WHAT TO WORK ON: Can you give the lines from the start of the records through the line containing "tính cá nhân" as a numbered list, leaving out blank lines?

Start of Block

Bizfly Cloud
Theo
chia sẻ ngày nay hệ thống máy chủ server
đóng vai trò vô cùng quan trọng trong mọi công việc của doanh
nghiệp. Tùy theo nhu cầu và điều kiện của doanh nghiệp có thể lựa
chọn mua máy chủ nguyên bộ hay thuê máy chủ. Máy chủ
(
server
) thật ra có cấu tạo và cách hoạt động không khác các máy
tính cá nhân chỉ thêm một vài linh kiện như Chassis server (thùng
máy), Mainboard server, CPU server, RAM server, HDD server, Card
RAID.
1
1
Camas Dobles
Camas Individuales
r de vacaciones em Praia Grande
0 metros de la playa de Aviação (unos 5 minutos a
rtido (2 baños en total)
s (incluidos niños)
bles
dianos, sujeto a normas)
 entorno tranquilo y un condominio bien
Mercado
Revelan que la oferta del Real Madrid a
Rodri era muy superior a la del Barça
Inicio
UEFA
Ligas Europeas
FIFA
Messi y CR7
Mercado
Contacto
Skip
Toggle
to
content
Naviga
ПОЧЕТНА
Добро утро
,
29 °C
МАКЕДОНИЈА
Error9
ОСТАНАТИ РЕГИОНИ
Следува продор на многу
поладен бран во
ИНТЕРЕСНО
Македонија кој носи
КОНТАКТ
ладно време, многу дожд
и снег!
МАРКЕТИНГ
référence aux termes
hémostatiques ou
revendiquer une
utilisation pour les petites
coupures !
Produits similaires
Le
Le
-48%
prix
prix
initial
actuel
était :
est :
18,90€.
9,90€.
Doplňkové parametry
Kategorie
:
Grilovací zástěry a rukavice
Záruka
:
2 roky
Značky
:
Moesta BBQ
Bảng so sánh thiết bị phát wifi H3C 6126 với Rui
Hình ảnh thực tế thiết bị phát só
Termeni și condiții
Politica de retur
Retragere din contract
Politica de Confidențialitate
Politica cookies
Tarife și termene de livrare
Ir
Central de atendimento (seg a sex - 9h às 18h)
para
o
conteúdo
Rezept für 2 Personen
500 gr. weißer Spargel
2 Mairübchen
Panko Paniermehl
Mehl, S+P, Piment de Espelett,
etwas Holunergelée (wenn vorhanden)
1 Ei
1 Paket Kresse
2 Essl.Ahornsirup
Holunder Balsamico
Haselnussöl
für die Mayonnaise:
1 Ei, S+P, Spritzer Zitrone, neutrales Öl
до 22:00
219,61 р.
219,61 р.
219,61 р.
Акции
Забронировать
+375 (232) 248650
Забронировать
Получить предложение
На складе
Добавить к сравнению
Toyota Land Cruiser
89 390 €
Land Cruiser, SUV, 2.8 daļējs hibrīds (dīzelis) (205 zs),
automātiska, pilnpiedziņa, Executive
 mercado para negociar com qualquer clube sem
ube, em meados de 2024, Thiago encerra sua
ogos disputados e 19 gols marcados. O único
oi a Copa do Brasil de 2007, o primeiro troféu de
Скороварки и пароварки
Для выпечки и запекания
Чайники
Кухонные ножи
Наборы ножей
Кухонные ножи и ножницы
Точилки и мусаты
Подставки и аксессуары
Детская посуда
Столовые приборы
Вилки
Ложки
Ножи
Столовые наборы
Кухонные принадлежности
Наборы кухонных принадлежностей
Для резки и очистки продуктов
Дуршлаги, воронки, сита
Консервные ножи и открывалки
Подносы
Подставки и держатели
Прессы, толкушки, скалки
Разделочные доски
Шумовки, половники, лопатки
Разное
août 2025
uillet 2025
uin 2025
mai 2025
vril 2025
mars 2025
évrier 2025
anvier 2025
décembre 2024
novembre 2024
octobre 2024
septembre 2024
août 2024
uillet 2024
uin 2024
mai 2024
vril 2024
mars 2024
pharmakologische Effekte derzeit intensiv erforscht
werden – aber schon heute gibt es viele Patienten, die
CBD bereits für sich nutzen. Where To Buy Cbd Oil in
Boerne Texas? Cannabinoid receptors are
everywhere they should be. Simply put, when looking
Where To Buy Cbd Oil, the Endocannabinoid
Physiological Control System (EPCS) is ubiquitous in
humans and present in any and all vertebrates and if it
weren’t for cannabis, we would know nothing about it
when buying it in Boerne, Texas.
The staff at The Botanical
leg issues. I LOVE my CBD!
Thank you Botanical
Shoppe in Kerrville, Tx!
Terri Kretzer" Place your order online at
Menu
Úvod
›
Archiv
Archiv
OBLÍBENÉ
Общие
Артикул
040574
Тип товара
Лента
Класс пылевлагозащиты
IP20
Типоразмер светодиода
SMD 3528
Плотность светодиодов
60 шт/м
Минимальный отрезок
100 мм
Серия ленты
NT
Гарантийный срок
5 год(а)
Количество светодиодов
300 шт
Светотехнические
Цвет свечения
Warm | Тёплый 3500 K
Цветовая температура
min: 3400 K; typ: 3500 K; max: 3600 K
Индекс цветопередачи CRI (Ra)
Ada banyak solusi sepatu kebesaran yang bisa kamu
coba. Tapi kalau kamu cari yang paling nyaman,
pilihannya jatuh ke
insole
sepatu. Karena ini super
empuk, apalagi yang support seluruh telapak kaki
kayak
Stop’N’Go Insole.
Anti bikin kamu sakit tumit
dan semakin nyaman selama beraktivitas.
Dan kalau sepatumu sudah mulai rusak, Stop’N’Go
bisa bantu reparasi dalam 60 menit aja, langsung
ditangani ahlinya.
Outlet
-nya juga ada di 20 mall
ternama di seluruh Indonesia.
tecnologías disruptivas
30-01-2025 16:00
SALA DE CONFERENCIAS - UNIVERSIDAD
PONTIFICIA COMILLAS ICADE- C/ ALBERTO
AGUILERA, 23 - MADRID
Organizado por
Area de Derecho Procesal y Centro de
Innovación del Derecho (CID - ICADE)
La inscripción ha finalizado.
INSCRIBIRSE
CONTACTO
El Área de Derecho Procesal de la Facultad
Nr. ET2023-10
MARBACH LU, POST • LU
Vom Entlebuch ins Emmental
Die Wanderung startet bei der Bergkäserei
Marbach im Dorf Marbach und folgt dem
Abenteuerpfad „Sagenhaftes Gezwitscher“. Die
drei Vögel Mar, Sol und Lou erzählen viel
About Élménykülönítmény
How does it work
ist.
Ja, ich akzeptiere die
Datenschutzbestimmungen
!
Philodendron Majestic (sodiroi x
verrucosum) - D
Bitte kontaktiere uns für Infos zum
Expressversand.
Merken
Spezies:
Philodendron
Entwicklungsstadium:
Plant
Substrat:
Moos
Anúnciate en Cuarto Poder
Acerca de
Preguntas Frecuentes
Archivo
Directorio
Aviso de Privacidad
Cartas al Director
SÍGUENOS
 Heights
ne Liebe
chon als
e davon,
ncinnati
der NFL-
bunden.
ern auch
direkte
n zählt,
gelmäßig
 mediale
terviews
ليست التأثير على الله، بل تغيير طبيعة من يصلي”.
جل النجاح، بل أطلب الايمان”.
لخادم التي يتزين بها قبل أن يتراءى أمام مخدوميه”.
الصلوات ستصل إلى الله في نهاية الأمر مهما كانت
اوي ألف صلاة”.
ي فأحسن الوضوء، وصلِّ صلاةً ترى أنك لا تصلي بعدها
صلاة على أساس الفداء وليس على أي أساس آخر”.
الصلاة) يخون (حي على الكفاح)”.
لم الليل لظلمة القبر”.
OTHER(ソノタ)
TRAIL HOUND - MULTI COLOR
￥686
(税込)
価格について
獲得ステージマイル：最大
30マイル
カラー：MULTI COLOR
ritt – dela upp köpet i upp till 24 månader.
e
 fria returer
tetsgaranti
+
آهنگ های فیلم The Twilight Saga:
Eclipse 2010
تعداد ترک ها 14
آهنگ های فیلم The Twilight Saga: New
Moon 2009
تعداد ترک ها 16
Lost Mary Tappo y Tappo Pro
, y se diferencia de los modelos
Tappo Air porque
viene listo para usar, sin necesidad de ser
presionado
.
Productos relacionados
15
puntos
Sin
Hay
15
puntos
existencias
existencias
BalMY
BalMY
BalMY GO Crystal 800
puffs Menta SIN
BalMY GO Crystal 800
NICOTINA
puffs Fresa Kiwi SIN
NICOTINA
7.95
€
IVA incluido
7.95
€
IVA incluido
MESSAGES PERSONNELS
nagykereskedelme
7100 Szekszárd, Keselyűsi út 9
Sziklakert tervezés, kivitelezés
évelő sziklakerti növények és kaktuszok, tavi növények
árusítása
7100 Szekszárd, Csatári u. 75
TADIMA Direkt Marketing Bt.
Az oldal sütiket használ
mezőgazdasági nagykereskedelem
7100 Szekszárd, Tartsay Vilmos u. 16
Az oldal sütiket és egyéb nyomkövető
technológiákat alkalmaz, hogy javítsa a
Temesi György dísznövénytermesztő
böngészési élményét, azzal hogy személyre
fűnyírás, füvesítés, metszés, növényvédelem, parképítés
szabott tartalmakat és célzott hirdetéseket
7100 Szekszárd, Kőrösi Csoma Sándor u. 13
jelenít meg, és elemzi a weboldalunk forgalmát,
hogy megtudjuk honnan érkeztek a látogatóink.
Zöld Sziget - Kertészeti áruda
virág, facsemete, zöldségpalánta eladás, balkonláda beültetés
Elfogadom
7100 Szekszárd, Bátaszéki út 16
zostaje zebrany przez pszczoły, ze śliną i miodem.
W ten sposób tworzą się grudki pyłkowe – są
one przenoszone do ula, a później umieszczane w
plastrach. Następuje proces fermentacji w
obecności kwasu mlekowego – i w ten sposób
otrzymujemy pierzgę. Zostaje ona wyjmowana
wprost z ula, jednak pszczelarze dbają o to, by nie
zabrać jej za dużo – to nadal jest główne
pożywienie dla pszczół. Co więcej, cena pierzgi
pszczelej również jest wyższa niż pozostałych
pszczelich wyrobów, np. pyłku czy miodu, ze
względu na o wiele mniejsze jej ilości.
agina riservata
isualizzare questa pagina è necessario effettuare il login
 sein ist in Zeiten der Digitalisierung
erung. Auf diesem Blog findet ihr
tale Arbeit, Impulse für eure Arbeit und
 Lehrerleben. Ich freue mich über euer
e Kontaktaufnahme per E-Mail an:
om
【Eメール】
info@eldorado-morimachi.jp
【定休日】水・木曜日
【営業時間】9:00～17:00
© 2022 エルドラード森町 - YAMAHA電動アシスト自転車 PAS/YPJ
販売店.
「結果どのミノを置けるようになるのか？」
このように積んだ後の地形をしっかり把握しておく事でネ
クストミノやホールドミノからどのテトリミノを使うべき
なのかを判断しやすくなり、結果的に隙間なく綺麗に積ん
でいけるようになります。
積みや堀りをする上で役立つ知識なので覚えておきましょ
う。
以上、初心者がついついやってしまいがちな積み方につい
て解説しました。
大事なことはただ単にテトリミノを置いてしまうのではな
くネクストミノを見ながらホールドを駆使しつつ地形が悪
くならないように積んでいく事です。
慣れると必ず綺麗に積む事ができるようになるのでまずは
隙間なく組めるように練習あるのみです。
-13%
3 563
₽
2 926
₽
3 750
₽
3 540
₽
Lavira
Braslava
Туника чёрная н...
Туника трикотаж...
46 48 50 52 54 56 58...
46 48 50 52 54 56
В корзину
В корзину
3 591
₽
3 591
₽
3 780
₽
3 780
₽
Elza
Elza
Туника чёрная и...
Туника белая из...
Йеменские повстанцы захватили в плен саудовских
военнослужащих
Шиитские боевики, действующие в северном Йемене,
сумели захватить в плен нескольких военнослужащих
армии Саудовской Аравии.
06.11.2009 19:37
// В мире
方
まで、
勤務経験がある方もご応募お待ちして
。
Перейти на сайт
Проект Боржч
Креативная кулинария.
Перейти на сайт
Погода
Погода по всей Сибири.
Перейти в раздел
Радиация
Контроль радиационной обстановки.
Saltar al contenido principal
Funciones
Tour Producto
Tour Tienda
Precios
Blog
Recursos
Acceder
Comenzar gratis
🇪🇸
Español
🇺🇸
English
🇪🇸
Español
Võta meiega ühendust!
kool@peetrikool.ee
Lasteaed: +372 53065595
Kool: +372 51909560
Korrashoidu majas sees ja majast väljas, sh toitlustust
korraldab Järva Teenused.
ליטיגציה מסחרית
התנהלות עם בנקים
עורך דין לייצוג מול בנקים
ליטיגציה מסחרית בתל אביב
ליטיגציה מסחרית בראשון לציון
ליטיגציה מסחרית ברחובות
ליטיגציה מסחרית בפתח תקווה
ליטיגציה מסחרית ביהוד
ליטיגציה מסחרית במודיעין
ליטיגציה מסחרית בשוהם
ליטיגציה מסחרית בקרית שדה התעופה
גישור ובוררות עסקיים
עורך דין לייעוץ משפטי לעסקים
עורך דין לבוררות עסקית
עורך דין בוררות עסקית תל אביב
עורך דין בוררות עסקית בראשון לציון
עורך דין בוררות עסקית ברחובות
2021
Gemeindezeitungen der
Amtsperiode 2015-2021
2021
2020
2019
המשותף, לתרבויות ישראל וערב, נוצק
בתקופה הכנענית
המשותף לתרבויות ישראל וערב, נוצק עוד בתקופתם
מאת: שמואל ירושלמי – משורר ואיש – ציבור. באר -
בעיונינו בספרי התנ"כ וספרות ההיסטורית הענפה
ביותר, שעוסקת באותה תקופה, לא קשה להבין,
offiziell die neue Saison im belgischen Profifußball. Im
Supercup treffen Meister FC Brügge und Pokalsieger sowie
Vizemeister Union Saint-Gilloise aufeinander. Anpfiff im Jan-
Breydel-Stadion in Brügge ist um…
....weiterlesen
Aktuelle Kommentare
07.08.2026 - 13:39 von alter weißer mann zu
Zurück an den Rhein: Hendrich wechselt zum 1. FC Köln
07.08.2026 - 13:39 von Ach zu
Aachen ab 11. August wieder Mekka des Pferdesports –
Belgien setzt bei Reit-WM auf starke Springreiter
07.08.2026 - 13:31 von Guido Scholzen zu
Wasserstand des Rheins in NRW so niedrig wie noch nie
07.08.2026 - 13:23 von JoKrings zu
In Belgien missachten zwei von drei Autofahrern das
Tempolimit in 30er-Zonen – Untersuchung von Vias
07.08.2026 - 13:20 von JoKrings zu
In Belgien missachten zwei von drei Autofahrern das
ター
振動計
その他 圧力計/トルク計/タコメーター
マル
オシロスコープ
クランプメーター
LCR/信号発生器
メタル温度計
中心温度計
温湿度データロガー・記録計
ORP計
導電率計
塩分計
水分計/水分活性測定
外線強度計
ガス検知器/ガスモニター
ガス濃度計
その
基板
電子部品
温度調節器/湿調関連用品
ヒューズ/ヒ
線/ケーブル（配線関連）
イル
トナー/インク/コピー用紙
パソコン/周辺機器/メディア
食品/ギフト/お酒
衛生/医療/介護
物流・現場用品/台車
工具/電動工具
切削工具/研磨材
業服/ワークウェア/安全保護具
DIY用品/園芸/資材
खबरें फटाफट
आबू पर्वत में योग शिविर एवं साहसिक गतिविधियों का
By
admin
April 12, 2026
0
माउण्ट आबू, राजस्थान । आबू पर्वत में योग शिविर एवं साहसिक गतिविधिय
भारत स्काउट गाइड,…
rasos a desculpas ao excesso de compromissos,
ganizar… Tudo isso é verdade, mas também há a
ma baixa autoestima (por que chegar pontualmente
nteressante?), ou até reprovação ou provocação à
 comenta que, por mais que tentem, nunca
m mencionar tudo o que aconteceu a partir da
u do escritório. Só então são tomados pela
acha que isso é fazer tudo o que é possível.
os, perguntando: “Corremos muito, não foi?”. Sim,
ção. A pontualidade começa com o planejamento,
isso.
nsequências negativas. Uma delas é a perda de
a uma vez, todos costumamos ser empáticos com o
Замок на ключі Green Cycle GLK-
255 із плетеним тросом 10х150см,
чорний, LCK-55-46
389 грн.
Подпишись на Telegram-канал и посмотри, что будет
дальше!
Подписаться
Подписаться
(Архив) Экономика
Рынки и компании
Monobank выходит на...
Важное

End of Block

TASK RESPONSE:
1. Bizfly Cloud
2. Theo
3. chia sẻ ngày nay hệ thống máy chủ server
4. đóng vai trò vô cùng quan trọng trong mọi công việc của doanh
5. nghiệp. Tùy theo nhu cầu và điều kiện của doanh nghiệp có thể lựa
6. chọn mua máy chủ nguyên bộ hay thuê máy chủ. Máy chủ
7. (
8. server
9. ) thật ra có cấu tạo và cách hoạt động không khác các máy
10. tính cá nhân chỉ thêm một vài linh kiện như Chassis server (thùng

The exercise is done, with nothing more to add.